• Work instructions: Check every line of the entries for "team", and copy the lines that hold it.

Extracted page text data
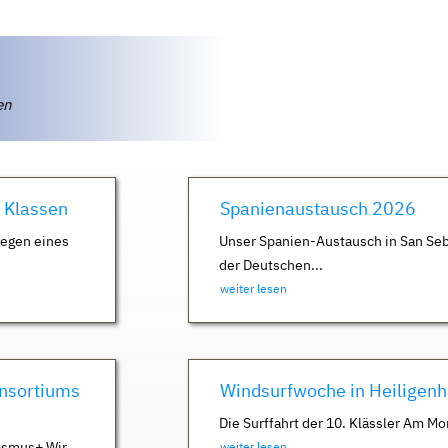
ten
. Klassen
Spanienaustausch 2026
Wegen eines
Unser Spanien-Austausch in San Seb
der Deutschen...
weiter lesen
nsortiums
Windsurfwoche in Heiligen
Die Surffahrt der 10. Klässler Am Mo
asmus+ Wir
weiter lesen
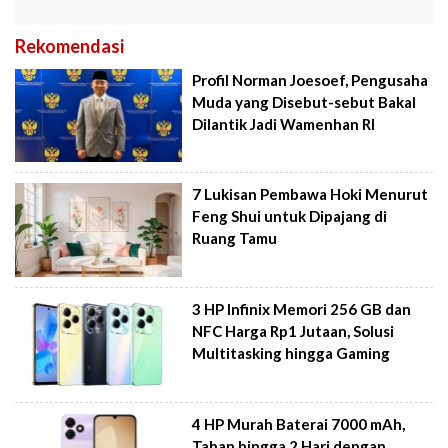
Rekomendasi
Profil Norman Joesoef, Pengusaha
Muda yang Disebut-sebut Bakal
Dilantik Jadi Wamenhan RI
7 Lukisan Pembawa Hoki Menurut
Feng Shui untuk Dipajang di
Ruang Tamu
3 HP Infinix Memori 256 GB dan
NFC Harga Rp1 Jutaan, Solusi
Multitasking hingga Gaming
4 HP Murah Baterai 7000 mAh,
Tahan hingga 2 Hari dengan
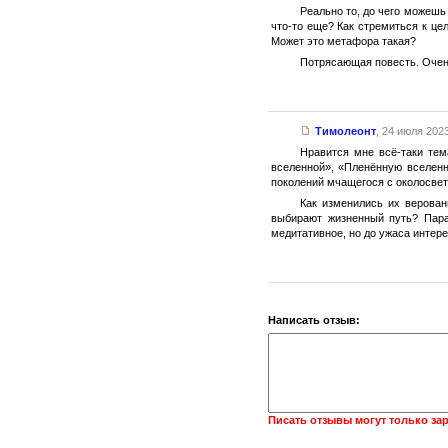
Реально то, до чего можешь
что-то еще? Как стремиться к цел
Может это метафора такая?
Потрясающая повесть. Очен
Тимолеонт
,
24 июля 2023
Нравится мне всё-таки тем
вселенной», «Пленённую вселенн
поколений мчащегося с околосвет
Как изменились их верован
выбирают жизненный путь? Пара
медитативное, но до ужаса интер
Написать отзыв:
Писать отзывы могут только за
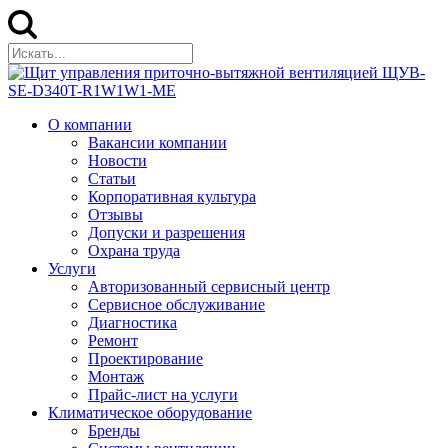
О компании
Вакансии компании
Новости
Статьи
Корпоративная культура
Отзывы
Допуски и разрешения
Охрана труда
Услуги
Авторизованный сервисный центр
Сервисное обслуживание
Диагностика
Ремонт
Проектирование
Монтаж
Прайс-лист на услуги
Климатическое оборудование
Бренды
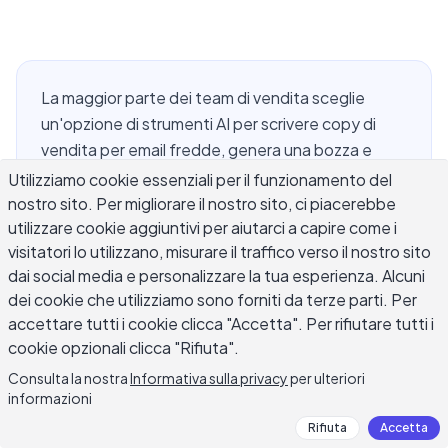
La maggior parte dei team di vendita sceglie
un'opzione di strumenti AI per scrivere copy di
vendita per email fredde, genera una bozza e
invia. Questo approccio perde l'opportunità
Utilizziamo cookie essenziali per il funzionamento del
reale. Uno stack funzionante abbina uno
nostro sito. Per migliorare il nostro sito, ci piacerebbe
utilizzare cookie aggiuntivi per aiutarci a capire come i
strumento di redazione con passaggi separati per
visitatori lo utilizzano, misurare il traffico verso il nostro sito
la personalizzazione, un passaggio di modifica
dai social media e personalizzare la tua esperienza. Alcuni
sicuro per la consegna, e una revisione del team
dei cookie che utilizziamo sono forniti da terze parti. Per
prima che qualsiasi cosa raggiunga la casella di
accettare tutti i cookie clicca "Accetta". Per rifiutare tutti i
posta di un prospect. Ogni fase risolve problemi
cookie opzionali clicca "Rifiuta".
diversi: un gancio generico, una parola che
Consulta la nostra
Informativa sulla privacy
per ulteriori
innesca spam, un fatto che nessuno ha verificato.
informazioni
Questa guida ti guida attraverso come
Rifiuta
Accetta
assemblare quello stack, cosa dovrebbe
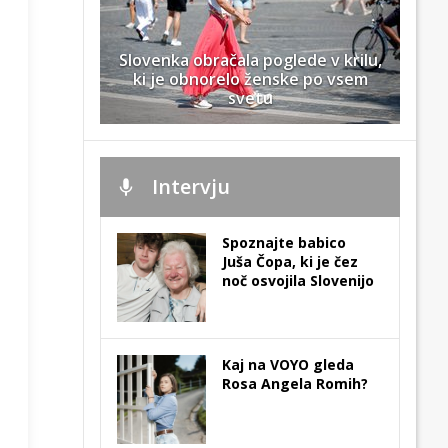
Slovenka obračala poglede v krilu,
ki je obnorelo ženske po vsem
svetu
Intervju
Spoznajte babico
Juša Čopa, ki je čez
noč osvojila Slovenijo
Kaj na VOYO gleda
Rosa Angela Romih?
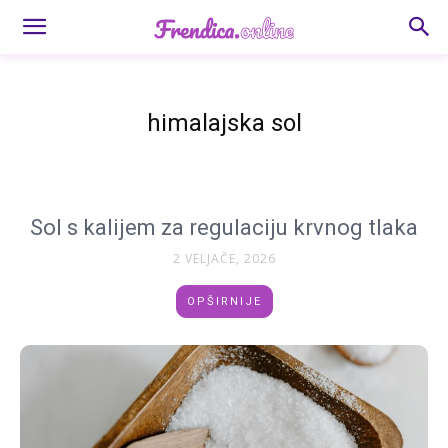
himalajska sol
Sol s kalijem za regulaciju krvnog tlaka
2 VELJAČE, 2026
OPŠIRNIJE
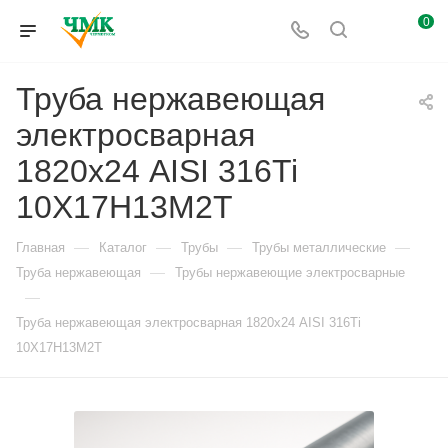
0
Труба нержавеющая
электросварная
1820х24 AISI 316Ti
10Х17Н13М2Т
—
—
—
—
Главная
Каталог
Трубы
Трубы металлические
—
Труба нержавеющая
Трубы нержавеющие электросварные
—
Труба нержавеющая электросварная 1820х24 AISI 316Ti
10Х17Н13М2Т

• Solution to this exercise:
La maggior parte dei team di vendita sceglie
sicuro per la consegna, e una revisione del team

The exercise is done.